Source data
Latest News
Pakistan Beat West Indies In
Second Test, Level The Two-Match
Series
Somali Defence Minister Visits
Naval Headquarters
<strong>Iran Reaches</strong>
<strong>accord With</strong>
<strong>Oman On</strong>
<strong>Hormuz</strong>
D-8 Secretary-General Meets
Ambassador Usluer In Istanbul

--

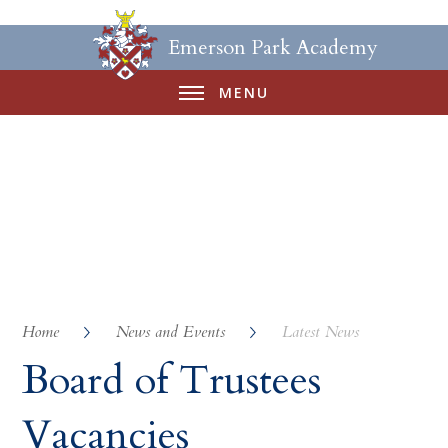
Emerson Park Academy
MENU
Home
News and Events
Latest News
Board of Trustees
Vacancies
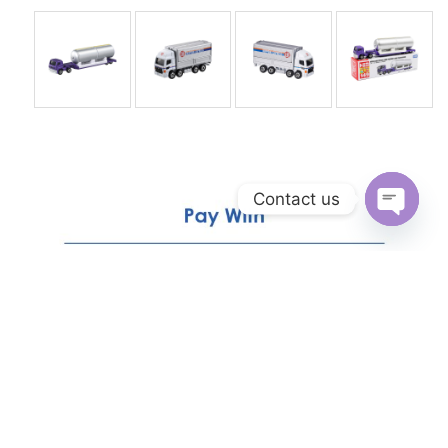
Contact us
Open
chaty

> _THE TASK_
Could you reproduce, exactly, every line above from the line with "Pakistan Beat West Indies In" to the line with "Ambassador Usluer In Istanbul", and no other line? Both ends count.

> _SOLVED PROBLEM_
Pakistan Beat West Indies In
Second Test, Level The Two-Match
Series
Somali Defence Minister Visits
Naval Headquarters
<strong>Iran Reaches</strong>
<strong>accord With</strong>
<strong>Oman On</strong>
<strong>Hormuz</strong>
D-8 Secretary-General Meets
Ambassador Usluer In Istanbul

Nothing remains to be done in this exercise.